'Line of sight' in the supply chain has taken on a new meaning in the age of Artificial Intelligence (AI) and Machine Learning (ML). Rather than simply tracking stock movements and using this data to attempt to influence the end consumer to buy a product, there is now a massive investment in trying to 'own' the retailer from a data perspective.
The focus has shifted to tracking everything retailers sell and who they sell to, preferably in real-time. However, while this may work at a formal retail level, in the main market there are challenges that often obscure ‘line of sight’ due to missing data.

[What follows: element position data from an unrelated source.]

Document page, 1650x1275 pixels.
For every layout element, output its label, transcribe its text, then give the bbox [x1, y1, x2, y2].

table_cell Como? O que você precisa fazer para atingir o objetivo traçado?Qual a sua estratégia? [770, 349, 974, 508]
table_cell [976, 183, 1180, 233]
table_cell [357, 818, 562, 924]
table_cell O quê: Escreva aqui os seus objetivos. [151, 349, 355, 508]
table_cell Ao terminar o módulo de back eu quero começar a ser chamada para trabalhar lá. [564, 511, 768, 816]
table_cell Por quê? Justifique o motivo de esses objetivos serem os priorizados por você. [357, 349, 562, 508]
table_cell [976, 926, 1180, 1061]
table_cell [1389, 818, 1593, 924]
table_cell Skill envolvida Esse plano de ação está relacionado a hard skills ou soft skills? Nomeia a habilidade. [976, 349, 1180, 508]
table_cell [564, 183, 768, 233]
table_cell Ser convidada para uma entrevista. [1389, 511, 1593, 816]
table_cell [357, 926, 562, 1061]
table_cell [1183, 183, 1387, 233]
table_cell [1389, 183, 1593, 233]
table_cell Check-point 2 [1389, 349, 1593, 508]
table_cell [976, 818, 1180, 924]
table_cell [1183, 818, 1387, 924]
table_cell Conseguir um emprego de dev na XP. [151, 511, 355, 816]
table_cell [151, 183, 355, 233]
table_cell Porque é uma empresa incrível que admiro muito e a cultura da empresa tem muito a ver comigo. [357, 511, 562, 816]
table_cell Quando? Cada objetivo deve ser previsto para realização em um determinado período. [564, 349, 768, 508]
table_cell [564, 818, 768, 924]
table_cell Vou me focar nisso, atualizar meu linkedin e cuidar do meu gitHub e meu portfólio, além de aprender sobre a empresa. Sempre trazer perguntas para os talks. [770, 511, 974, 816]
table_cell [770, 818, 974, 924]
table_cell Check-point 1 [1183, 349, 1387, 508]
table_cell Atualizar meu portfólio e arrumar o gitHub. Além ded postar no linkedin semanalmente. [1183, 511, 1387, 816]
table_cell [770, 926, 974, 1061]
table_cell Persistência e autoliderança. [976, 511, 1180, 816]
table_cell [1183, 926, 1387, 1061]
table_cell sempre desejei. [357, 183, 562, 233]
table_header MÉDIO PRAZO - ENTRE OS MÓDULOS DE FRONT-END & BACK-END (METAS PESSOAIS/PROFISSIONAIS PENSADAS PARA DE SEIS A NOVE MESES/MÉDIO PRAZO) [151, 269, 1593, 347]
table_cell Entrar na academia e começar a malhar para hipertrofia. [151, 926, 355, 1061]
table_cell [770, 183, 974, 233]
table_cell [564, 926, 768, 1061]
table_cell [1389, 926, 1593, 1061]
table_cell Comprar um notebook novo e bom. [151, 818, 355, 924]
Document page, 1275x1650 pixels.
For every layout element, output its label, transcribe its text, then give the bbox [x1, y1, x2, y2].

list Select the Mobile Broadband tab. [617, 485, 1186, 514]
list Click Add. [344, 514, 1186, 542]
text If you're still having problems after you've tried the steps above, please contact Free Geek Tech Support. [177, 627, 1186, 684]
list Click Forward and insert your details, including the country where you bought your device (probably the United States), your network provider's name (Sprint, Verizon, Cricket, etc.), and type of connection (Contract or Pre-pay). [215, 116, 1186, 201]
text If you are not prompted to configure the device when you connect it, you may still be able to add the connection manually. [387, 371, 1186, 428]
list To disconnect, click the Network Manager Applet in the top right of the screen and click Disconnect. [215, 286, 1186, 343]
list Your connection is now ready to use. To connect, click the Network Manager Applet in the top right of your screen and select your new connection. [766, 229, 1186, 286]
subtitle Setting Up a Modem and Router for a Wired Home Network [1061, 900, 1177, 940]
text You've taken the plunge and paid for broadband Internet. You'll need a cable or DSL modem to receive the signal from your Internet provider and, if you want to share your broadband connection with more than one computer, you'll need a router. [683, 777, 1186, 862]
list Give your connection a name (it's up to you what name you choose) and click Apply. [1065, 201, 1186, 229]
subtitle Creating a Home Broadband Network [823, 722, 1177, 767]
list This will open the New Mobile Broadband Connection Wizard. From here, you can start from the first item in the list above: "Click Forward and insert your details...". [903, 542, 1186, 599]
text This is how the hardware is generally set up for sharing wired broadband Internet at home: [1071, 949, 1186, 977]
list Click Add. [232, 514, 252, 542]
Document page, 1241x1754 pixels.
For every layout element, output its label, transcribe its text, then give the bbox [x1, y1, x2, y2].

Addressing this ‘missing link’ and obtaining the right data from throughout the supply chain is key in gaining clear ‘line of sight’ and realising the true value proposition of data.
The South African challenge
Understanding stock movements at a retail level, as well as the behaviour of retailers, is valuable data. However, the only real way of achieving this currently is through specialist point-of-sale devices, and this is where the market focus currently lies.
The problem is the human factor, in the main (informal) market, spaza shop owners tend to be selective of what they run through these point-of-sale devices, for a number of reasons.
Many spaza customers are unbanked and retailers run on a cash basis, making it easy to bypass these devices. In addition, they may not wish for their true revenue to be identifiable, or they may not want the manufacturer or wholesaler to see their pricing and stock movements.
This then obscures ‘line of sight’, since the data is incomplete and potentially inaccurate. The view into the ecosystem is noisy, and the insight into the end of the supply chain is not necessarily a true reflection. Decisions made based on this data therefore cannot be trusted at face value.
The missing element
While trust in point-of-sale data may improve as retailers gain confidence and reassurance around the technology, currently this is not the ideal way of obtaining clear ‘line of sight’. Instead, it needs to be reinforced at a distributor and wholesaler level.
At this level, it is possible to gain insight into stock holding, rate of sale and “sales in” numbers for the various retailers, including the informal sector. Through invoicing and delivery data, a comprehensive and clean version of stock numbers moving into the main market trade can be obtained.
Efforts to obtain the missing element of ‘line of sight’ into the main market needs to take on a new focus. Not only is data from the wholesaler and distributor leg already available, but they also have existing relationships and community engagements within the main market.
The key to gaining a clear ‘line of sight’ is through these robust last-mile distribution mechanisms, but a multi-fold approach is required. We need to look at embedding systems and platforms, but also at improving the financial literacy at the wholesaler and strategic distributor level, as the first port of call in improving smaller retailers, spazas and the communities they serve.
Maximum ‘line of sight’, maximum value
‘Line of sight’ in the supply chain takes on a different view when you understand the role of the wholesaler and distributor, particularly in the South African context. When this first step is in place, then AI and ML can be harnessed to leverage real-time revenue opportunities. This includes understanding when the rate of sale of a product exceeds stock holding, or when the stock holding is in excess, or when the product is not represented across the retail universe. These are all scenarios that translate to revenue opportunities.
The key is that different communities and areas have different requirements, and wholesalers and distributors need to be able to cater to this to maximise efficiency and profits. Having an AI platform backed by clean data generated through a clear ‘line of sight’ can automate this and generate benefits throughout the supply chain. However, it all begins with the data and with identifying opportunities to maximise supply chain ‘line of sight’.